A la fin de la représentation, moment d'hésitation. Avec mon célèbre sens des relations sociales, j'hésite à aller me présenter, je sais (via FB) qu'une amie de Benoît est dans la salle, j'ai peur de déranger, de m'imposer. Seul le fait de savoir qu'il me sera impossible d'expliquer ensuite pourquoi je ne suis pas allée me présenter me décide à y aller. Je balbutie quelques mots à genou en aidant à éteindre les bougies.

On s'est bien amusé.

Nous avons évoqué la mémoire comme muscle, le costume d'inquisiteur taillé sur mesure (et le nombre de boutons), la tricherie au niveau du chapeau (les deux pompons remplacés par une ganse 2, la possibilité que Benoît prenne feu (le bûcher grandeur nature, la vengeance de Jésus, «Il revient et il n'est pas content»); le théâtre aujourd'hui qui ne «ne sent plus assez le cul», Cécile Sorel qui jouait au Français puis terminait sa soirée en descendant les marches des Folies Bergères, les danseuses des Folies Bergères (danseuses ou pas? (Sajani, danseuse, faisait la moue)), la possibilité de jouer la suite du Grand inquisiteur ou une adaptation des Discussions obstinées 3 dans un filet façon Théâtre des deux boules 4, l'organisation d'un happening à Bruxelles pour surprendre Jean-Yves en tee-shirt "Pranchère lovers" (j'ai songé confier cette organisation à Naoki),…

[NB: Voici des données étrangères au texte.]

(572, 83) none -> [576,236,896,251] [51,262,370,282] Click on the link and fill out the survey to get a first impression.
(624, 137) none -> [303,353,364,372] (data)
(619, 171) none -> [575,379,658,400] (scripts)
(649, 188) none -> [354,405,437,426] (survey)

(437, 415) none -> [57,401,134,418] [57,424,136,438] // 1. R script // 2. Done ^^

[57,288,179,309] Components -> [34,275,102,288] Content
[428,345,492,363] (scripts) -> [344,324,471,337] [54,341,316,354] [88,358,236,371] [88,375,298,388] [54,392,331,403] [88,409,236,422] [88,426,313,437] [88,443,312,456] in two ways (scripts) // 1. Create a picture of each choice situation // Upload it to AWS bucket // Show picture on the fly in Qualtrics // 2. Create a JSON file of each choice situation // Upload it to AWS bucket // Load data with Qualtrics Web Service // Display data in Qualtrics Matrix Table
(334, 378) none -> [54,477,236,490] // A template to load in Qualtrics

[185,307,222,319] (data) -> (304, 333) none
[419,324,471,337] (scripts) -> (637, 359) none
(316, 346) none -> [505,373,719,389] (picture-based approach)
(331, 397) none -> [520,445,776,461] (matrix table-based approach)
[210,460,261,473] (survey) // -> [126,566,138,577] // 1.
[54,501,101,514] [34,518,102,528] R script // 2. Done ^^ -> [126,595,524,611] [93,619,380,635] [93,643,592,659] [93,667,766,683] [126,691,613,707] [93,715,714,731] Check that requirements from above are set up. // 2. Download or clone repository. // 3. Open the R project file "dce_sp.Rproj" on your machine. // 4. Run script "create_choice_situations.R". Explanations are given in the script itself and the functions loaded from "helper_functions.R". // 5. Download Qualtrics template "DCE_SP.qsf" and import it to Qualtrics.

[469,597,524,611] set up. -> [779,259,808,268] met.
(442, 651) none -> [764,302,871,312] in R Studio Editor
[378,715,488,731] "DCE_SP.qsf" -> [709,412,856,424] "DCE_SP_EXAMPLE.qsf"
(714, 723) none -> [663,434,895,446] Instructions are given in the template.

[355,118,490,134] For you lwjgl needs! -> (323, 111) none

Benoît était le premier contact "pur FB" que je rencontrais.

Patrick, C. et moi déambulons aux Halles afin de s'acquitter d'une vieille promesse: boire une Guinness ensemble. Cela prend un peu de temps et nous finissons par échouer au Hall's Beer que je vais de ce pas ajouter à ma liste.


Note
1 : Herman Melville par Lewis Mumford, première biographie écrite lors de la redécouverte de Melville dans les années 20.

2 : Mais finalement, peut-être n'avions-nous pas les idées mal placées: Paul m'a appris hier que l'une des questions qu'on pose au pape lors de son intronisation est à peu près: "en avez-vous deux bien descendues?" (mais en latin, c'est tout de suite plus classe.) Est-ce une conséquence de la papesse Jeanne ?

3 : C.: — C'est quoi "Discussions obstinées"? Moi: — Un débat sur la pornographie. C.: — Ça ne m'étonne pas.

4 : C.: — C'est quoi le théâtre des deux boules? Moi: — Un cabaret porno où les ébats avaient lieu dans un filet au-dessus des spectateurs. On recevait de la sueur et autres… Benoît, mort de rire: — Ah tu connais?